Wednesday, April 5, 2017
4 p.m. – 5:30 p.m.
McKinney Conference Room
The international aid community presents education and employment as the keys to mitigating youth participation in violence. Yet, existing evidence suggests that faith in such programs may be misplaced. Based on in-depth qualitative research with youth in Nairobi, this talk investigates the disconnect between faith and evidence, arguing that the dominant discourse surrounding education and employment programs makes problematic presumptions about youth and their interests. The predominantly economic theory of change upon which such programs are based overlooks the self-identity and interconnectedness factors that underlie youth hopes and aspirations, as well as governance and structural conditions that limit them. The qualitative research lays the foundation for a new quantitative study in-progress using a regression discontinuity design (RDD) of youth who just pass and just miss access to government funding for university. The RDD traces the effect of met vs. dashed aspirations on peace and conflict attitudes and behaviors.

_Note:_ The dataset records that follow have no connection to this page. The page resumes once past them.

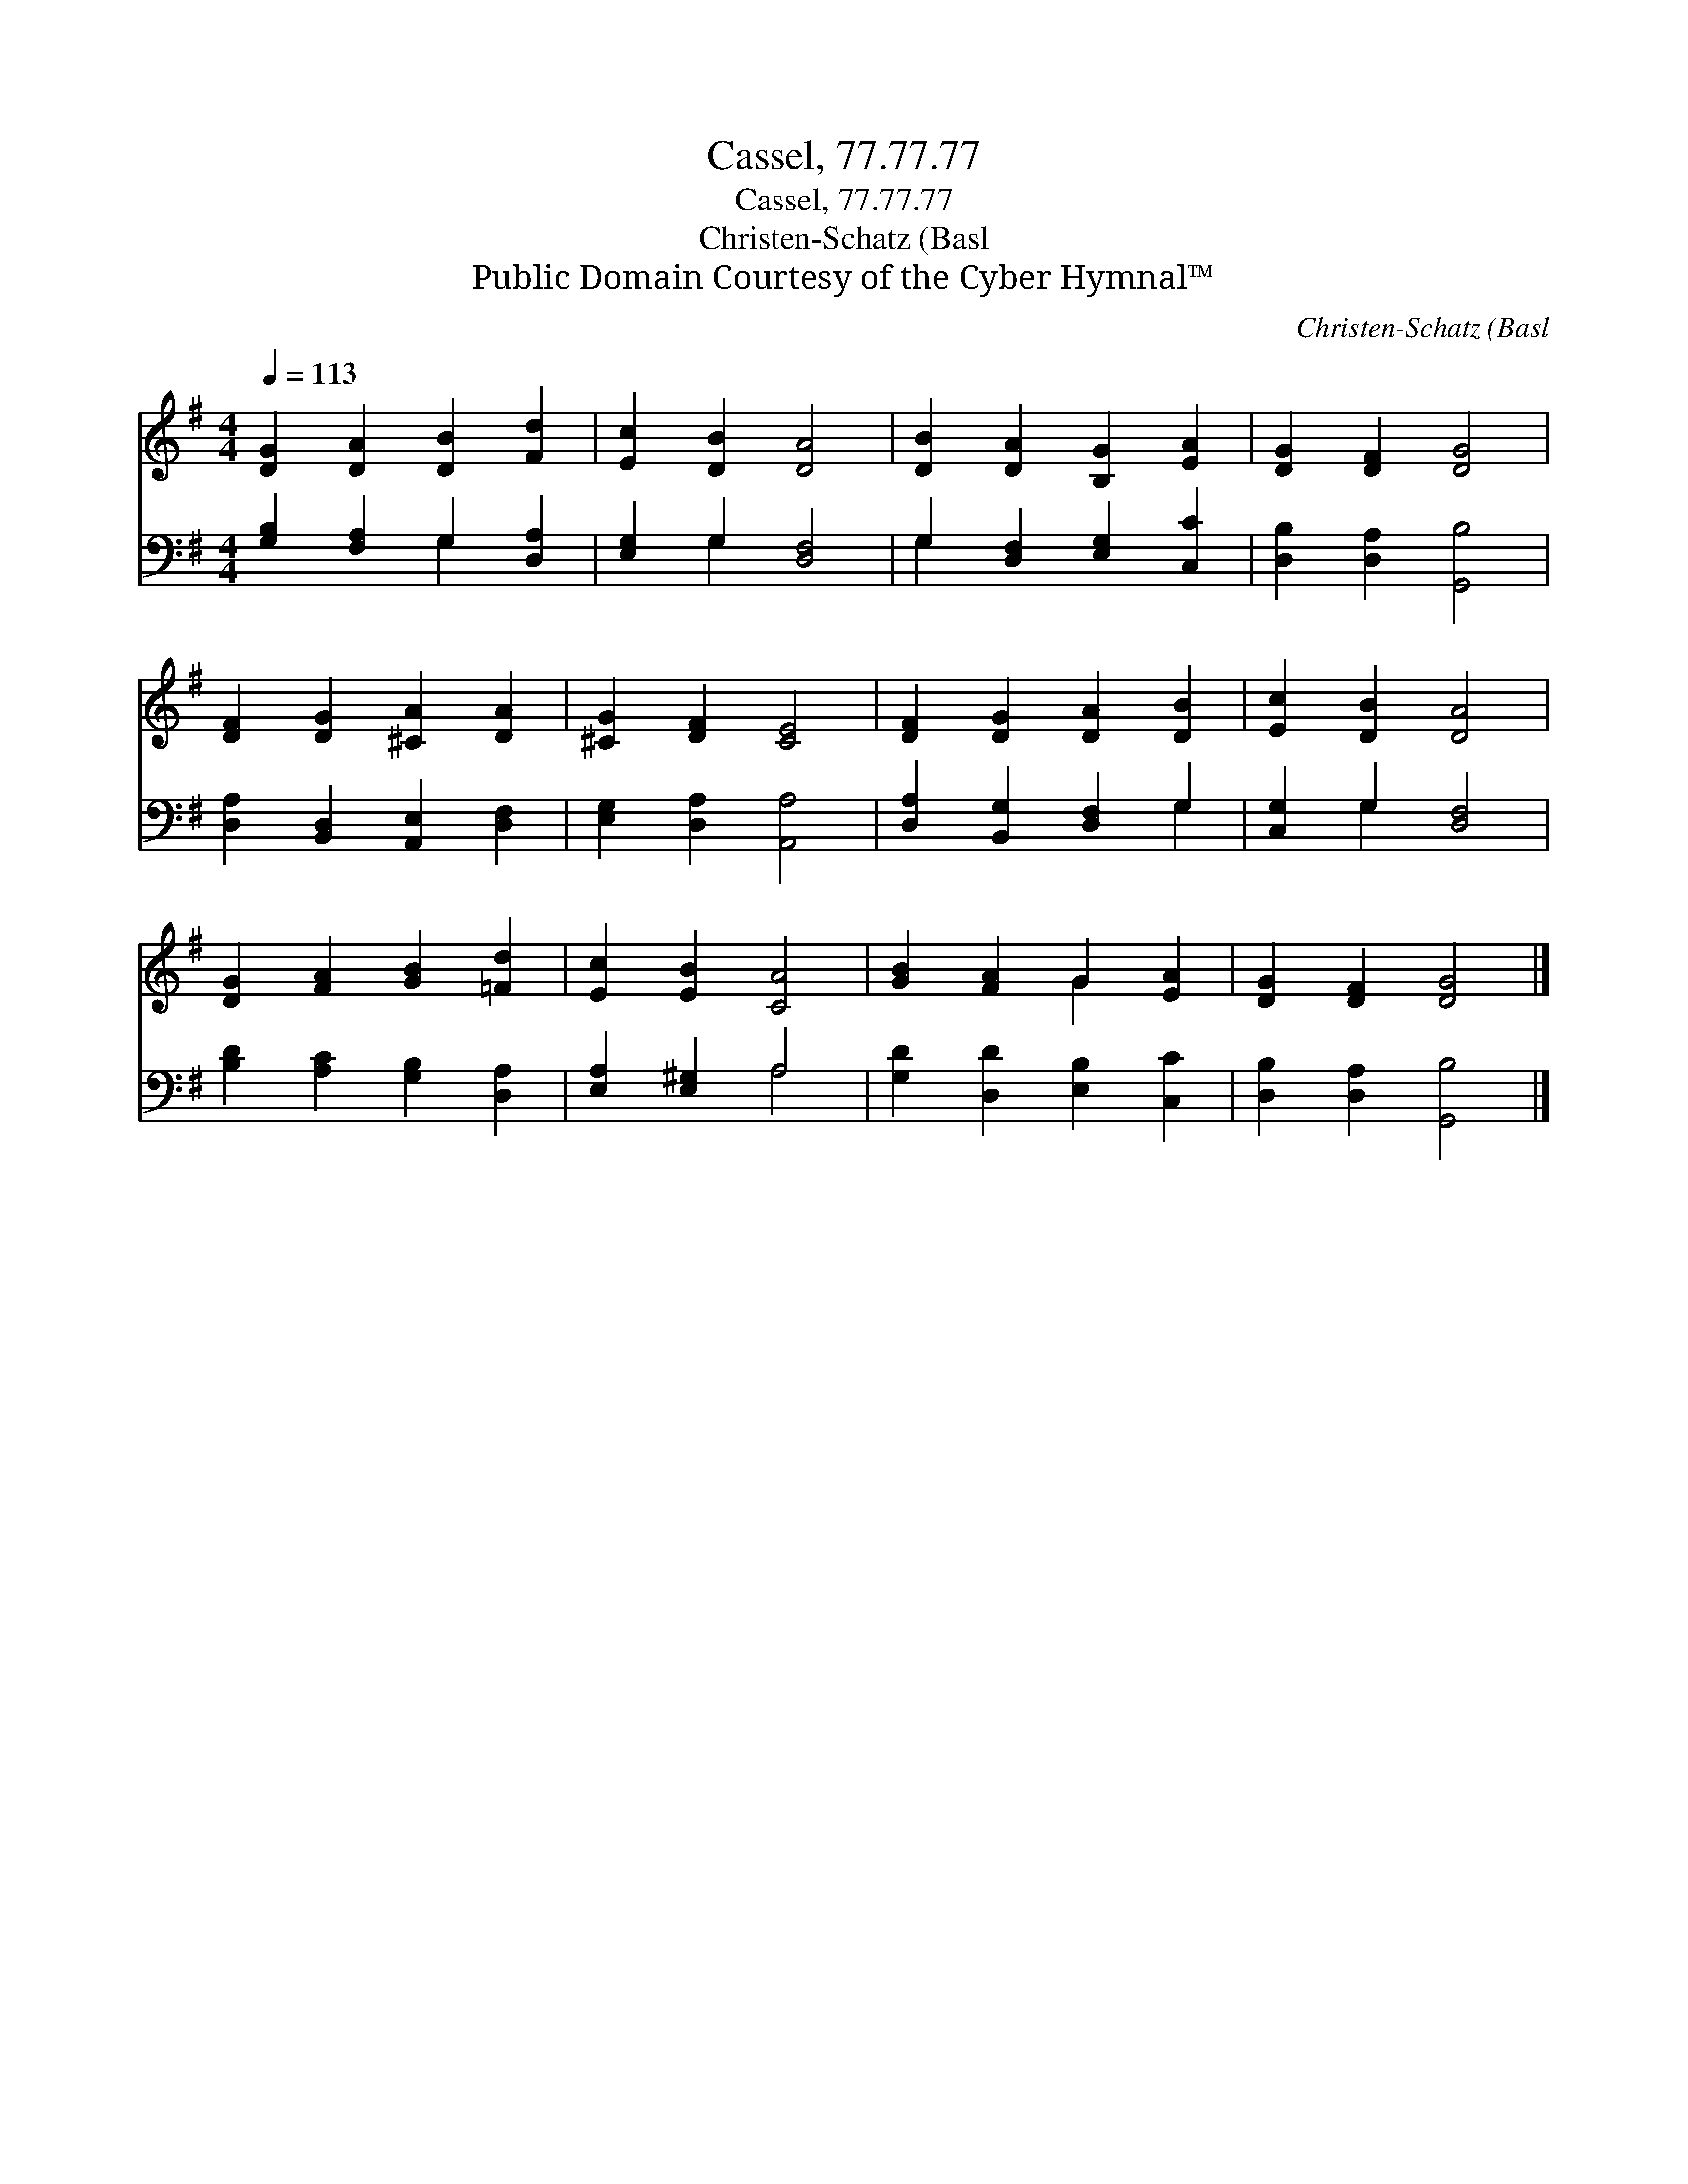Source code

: X:1
T:Cassel, 77.77.77
T:Cassel, 77.77.77
T:Christen-Schatz (Basl
T:Public Domain Courtesy of the Cyber Hymnal™
C:Christen-Schatz (Basl
Z:Public Domain
Z:Courtesy of the Cyber Hymnal™
%%score ( 1 2 ) ( 3 4 )
L:1/8
Q:1/4=113
M:4/4
K:G
V:1 treble 
V:2 treble 
V:3 bass 
V:4 bass 
V:1
 [DG]2 [DA]2 [DB]2 [Fd]2 | [Ec]2 [DB]2 [DA]4 | [DB]2 [DA]2 [B,G]2 [EA]2 | [DG]2 [DF]2 [DG]4 | %4
 [DF]2 [DG]2 [^CA]2 [DA]2 | [^CG]2 [DF]2 [CE]4 | [DF]2 [DG]2 [DA]2 [DB]2 | [Ec]2 [DB]2 [DA]4 | %8
 [DG]2 [FA]2 [GB]2 [=Fd]2 | [Ec]2 [EB]2 [CA]4 | [GB]2 [FA]2 G2 [EA]2 | [DG]2 [DF]2 [DG]4 |] %12
V:2
 x8 | x8 | x8 | x8 | x8 | x8 | x8 | x8 | x8 | x8 | x4 G2 x2 | x8 |] %12
V:3
 [G,B,]2 [F,A,]2 G,2 [D,A,]2 | [E,G,]2 G,2 [D,F,]4 | G,2 [D,F,]2 [E,G,]2 [C,C]2 | %3
 [D,B,]2 [D,A,]2 [G,,B,]4 | [D,A,]2 [B,,D,]2 [A,,E,]2 [D,F,]2 | [E,G,]2 [D,A,]2 [A,,A,]4 | %6
 [D,A,]2 [B,,G,]2 [D,F,]2 G,2 | [C,G,]2 G,2 [D,F,]4 | [B,D]2 [A,C]2 [G,B,]2 [D,A,]2 | %9
 [E,A,]2 [E,^G,]2 A,4 | [G,D]2 [D,D]2 [E,B,]2 [C,C]2 | [D,B,]2 [D,A,]2 [G,,B,]4 |] %12
V:4
 x4 G,2 x2 | x2 G,2 x4 | G,2 x6 | x8 | x8 | x8 | x6 G,2 | x2 G,2 x4 | x8 | x4 A,4 | x8 | x8 |] %12

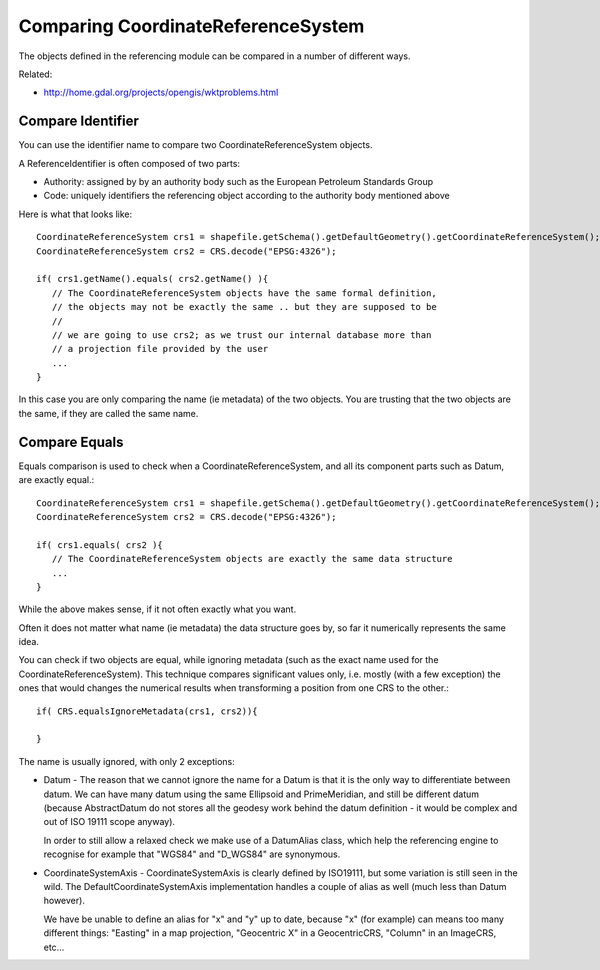 Comparing CoordinateReferenceSystem
-----------------------------------

The objects defined in the referencing module can be compared in a number of different ways.

Related:

* http://home.gdal.org/projects/opengis/wktproblems.html

Compare Identifier
^^^^^^^^^^^^^^^^^^

You can use the identifier name to compare two CoordinateReferenceSystem objects.

A ReferenceIdentifier is often composed of two parts:

* Authority: assigned by by an authority body such as the European Petroleum Standards Group
* Code: uniquely identifiers the referencing object according to the authority body 
  mentioned above

Here is what that looks like::
  
  CoordinateReferenceSystem crs1 = shapefile.getSchema().getDefaultGeometry().getCoordinateReferenceSystem();
  CoordinateReferenceSystem crs2 = CRS.decode("EPSG:4326");
  
  if( crs1.getName().equals( crs2.getName() ){
     // The CoordinateReferenceSystem objects have the same formal definition,
     // the objects may not be exactly the same .. but they are supposed to be
     //
     // we are going to use crs2; as we trust our internal database more than
     // a projection file provided by the user
     ...
  }

In this case you are only comparing the name (ie metadata) of the two objects. You are trusting that the two objects are the same, if they are called the same name.

Compare Equals
^^^^^^^^^^^^^^

Equals comparison is used to check when a CoordinateReferenceSystem, and all its component parts such as Datum, are exactly equal.::
  
  CoordinateReferenceSystem crs1 = shapefile.getSchema().getDefaultGeometry().getCoordinateReferenceSystem();
  CoordinateReferenceSystem crs2 = CRS.decode("EPSG:4326");
  
  if( crs1.equals( crs2 ){
     // The CoordinateReferenceSystem objects are exactly the same data structure
     ...
  }

While the above makes sense, if it not often exactly what you want.

Often it does not matter what name (ie metadata) the data structure goes by, so far it numerically represents the same idea.

You can check if two objects are equal, while ignoring metadata (such as the exact name used for the CoordinateReferenceSystem). This technique compares significant values only, i.e. mostly (with a few exception) the ones that would changes the numerical results when transforming a position from one CRS to the other.::
  
  if( CRS.equalsIgnoreMetadata(crs1, crs2)){
      
  }

The name is usually ignored, with only 2 exceptions:

* Datum - The reason that we cannot ignore the name for a Datum is that it is the only
  way to differentiate between datum. We can have many datum using the same Ellipsoid and
  PrimeMeridian, and still be different datum (because AbstractDatum do not stores all
  the geodesy work behind the datum definition - it would be complex and out of ISO 19111
  scope anyway).
  
  In order to still allow a relaxed check we make use of a DatumAlias class, which help
  the referencing engine to recognise for example that "WGS84" and "D_WGS84" are
  synonymous.

* CoordinateSystemAxis - CoordinateSystemAxis is clearly defined by ISO19111, but some
  variation is still seen in the wild. The DefaultCoordinateSystemAxis implementation
  handles a couple of alias as well (much less than Datum however).
  
  We have be unable to define an alias for "x" and "y" up to date, because "x" (for
  example) can means too many different things: "Easting" in a map projection,
  "Geocentric X" in a GeocentricCRS, "Column" in an ImageCRS, etc...
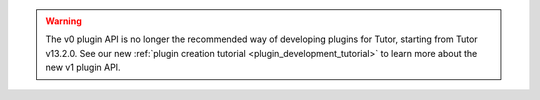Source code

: .. warning:: The v0 plugin API is no longer the recommended way of developing plugins for Tutor, starting from Tutor v13.2.0. See our new :ref:`plugin creation tutorial <plugin_development_tutorial>` to learn more about the new v1 plugin API.
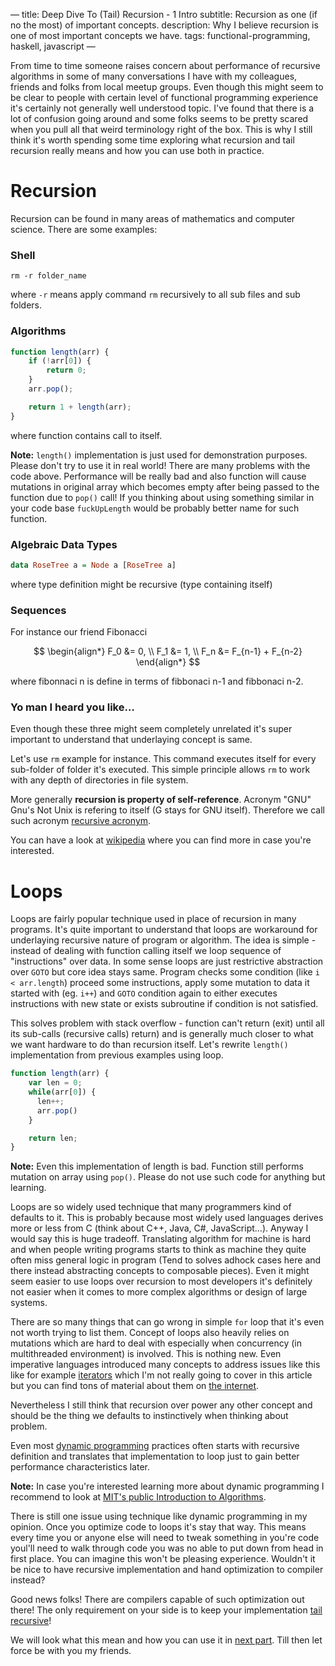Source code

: ---
title: Deep Dive To (Tail) Recursion - 1 Intro
subtitle: Recursion as one (if no the most) of important concepts.
description: Why I believe recursion is one of most important concepts we have.
tags: functional-programming, haskell, javascript
---

From time to time someone raises concern about performance of recursive algorithms in some of many conversations I have with my colleagues,
friends and folks from local meetup groups. Even though this might seem to be clear to people with certain level of functional programming experience it's certainly not generally well understood topic.
I've found that there is a lot of confusion going around and some folks seems to be pretty scared when you pull all that weird terminology right of the box.
This is why I still think it's worth spending some time exploring what recursion and tail recursion really means and how you can use both in practice.

* Recursion

Recursion can be found in many areas of mathematics and computer science. There are some examples:

*** Shell

#+BEGIN_SRC shell
  rm -r folder_name
#+END_SRC

where ~-r~ means apply command ~rm~ recursively to all sub files and sub folders.

*** Algorithms

#+BEGIN_SRC javascript
  function length(arr) {
      if (!arr[0]) {
          return 0;
      }
      arr.pop();

      return 1 + length(arr);
  }
#+END_SRC

where function contains call to itself.

*Note:* ~length()~ implementation is just used for demonstration purposes. Please don't try to use it in real world!
There are many problems with the code above. Performance will be really bad and also function will cause mutations
in original array which becomes empty after being passed to the function due to ~pop()~ call! If you thinking about
using something similar in your code base ~fuckUpLength~ would be probably better name for such function.

*** Algebraic Data Types

#+BEGIN_SRC haskell
  data RoseTree a = Node a [RoseTree a]
#+END_SRC

where type definition might be recursive (type containing itself)

*** Sequences

For instance our friend Fibonacci

\[ \begin{align*}
  F_0 &= 0, \\
  F_1 &= 1, \\
  F_n &= F_{n-1} + F_{n-2}
\end{align*}
\]

where fibonnaci n is define in terms of fibbonaci n-1 and fibbonaci n-2.

*** Yo man I heard you like...

Even though these three might seem completely unrelated it's super important to understand that underlaying concept is same.

Let's use ~rm~ example for instance. This command executes itself for every sub-folder of folder it's executed.
This simple principle allows ~rm~ to work with any depth of directories in file system.

More generally *recursion is property of self-reference*. Acronym "GNU" Gnu's Not Unix is refering to itself (G stays for GNU itself).
Therefore we call such acronym [[https://en.wikipedia.org/wiki/Recursive_acronym][recursive acronym]].

You can have a look at [[https://en.wikipedia.org/wiki/Recursion][wikipedia]] where you can find more in case you're interested.

[[http://s2.quickmeme.com/img/a7/a764b1ed93f5fae80373f990de499c79ef0e2b0b3f950cb6b42ed9294de3b947.jpg]]

* Loops

Loops are fairly popular technique used in place of recursion in many programs.
It's quite important to understand that loops are workaround for underlaying recursive nature of program or algorithm.
The idea is simple - instead of dealing with function calling itself we loop sequence of "instructions" over data.
In some sense loops are just restrictive abstraction over ~GOTO~ but core idea stays same.
Program checks some condition (like ~i < arr.length~) proceed some instructions,
apply some mutation to data it started with (eg. ~i++~) and ~GOTO~ condition again to either executes instructions with new state or exists subroutine if condition is not satisfied.

This solves problem with stack overflow - function can't return (exit)
until all its sub-calls (recursive calls) return) and is generally much closer to what we want hardware to do than recursion itself.
Let's rewrite ~length()~ implementation from previous examples using loop.

#+BEGIN_SRC javascript
  function length(arr) {
      var len = 0;
      while(arr[0]) {
        len++;
        arr.pop()
      }

      return len;
  }
#+END_SRC

*Note:* Even this implementation of length is bad. Function still performs mutation on array using ~pop()~.
Please do not use such code for anything but learning.

Loops are so widely used technique that many programmers kind of defaults to it. This is probably because most widely used
languages derives more or less from C (think about C++, Java, C#, JavaScript...). Anyway I would say this is huge tradeoff.
Translating algorithm for machine is hard and when people writing programs starts to think as machine they quite often miss general logic in program
(Tend to solves adhock cases here and there instead abstracting concepts to composable pieces).
Even it might seem easier to use loops over recursion to most developers it's definitely not easier when it comes
to more complex algorithms or design of large systems.

There are so many things that can go wrong in simple ~for~ loop that it's even not worth trying to list them.
Concept of loops also heavily relies on mutations which are hard to deal with especially when concurrency (in multithreaded environment) is involved.
This is nothing new. Even imperative languages introduced many concepts to address issues like this
like for example [[https://en.wikipedia.org/wiki/Iterator][iterators]] which I'm not really going to cover in this article but
you can find tons of material about them on [[https://duckduckgo.com/?q=iterator][the internet]].

Nevertheless I still think that recursion over power any other concept and should be the thing we defaults to instinctively when thinking about problem.

Even most [[https://en.wikipedia.org/wiki/Dynamic_programming][dynamic programming]] practices often starts with recursive definition and translates that implementation to loop just to gain better performance characteristics later.

*Note:* In case you're interested learning more about dynamic programming I recommend to look at [[https://www.youtube.com/watch?v=OQ5jsbhAv_M&list=PLfMspJ0TLR5HRFu2kLh3U4mvStMO8QURm][MIT's public Introduction to Algorithms]].

There is still one issue using technique like dynamic programming in my opinion. Once you optimize code to loops
it's stay that way. This means every time you or anyone else will need to tweak something in you're code youl'll need to walk through
code you was no able to put down from head in first place. You can imagine this won't be pleasing experience.
Wouldn't it be nice to have recursive implementation and hand optimization to compiler instead?

Good news folks! There are compilers capable of such optimization out there! The only requirement on your side
is to keep your implementation [[https://en.wikipedia.org/wiki/Tail_call][tail recursive]]!

We will look what this mean and how you can use it in [[./2017-04-09-tail-recursion.html][next part]]. Till then let force be with you my friends.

Elisabeth King is Associate Professor of International Education & Politics at New York University and the founding director of NYU's new undergraduate minor in Peace and Conflict Studies. Her first book From Classrooms to Conflict in Rwanda, was named a Choice 2015 Outstanding Academic Title. She is currently working on several mixed-methods interdisciplinary projects studying development, conflict and peacebuilding.